- Extracted page text data:
---
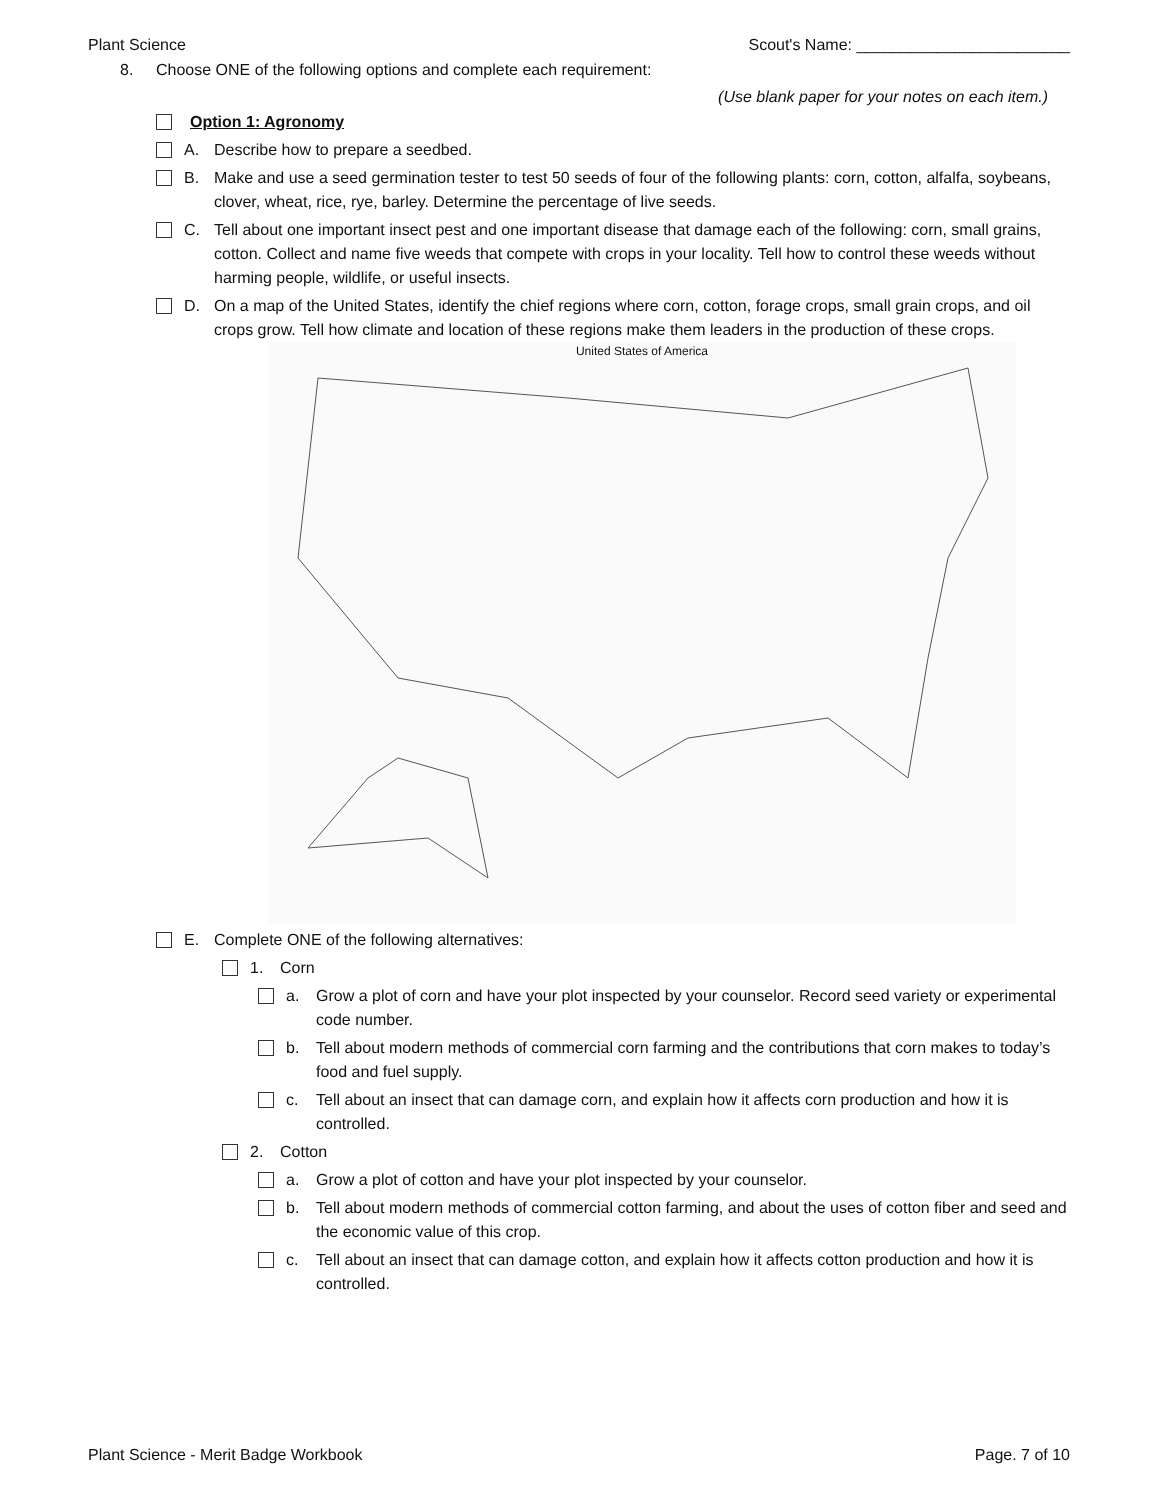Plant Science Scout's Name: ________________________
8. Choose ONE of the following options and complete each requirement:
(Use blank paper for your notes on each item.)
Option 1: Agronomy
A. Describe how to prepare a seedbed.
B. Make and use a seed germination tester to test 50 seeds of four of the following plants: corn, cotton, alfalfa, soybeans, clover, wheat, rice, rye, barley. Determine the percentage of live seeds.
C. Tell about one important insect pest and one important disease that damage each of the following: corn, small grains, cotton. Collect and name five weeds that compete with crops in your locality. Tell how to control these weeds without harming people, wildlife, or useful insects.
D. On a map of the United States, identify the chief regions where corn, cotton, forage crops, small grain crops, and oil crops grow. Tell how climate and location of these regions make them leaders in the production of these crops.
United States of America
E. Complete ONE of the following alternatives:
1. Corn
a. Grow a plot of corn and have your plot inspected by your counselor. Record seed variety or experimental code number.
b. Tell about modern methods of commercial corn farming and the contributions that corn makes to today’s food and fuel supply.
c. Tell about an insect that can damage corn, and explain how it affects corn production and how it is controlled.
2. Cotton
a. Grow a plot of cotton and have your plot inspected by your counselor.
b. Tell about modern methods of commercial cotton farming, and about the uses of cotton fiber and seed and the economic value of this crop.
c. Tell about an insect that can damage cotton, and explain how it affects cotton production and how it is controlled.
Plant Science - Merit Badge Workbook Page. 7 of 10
---
Repeat the records exactly but leave out the images.

- Result of the exercise:
Plant Science Scout's Name: ________________________
8. Choose ONE of the following options and complete each requirement:
(Use blank paper for your notes on each item.)
Option 1: Agronomy
A. Describe how to prepare a seedbed.
B. Make and use a seed germination tester to test 50 seeds of four of the following plants: corn, cotton, alfalfa, soybeans, clover, wheat, rice, rye, barley. Determine the percentage of live seeds.
C. Tell about one important insect pest and one important disease that damage each of the following: corn, small grains, cotton. Collect and name five weeds that compete with crops in your locality. Tell how to control these weeds without harming people, wildlife, or useful insects.
D. On a map of the United States, identify the chief regions where corn, cotton, forage crops, small grain crops, and oil crops grow. Tell how climate and location of these regions make them leaders in the production of these crops.
United States of America
E. Complete ONE of the following alternatives:
1. Corn
a. Grow a plot of corn and have your plot inspected by your counselor. Record seed variety or experimental code number.
b. Tell about modern methods of commercial corn farming and the contributions that corn makes to today’s food and fuel supply.
c. Tell about an insect that can damage corn, and explain how it affects corn production and how it is controlled.
2. Cotton
a. Grow a plot of cotton and have your plot inspected by your counselor.
b. Tell about modern methods of commercial cotton farming, and about the uses of cotton fiber and seed and the economic value of this crop.
c. Tell about an insect that can damage cotton, and explain how it affects cotton production and how it is controlled.
Plant Science - Merit Badge Workbook Page. 7 of 10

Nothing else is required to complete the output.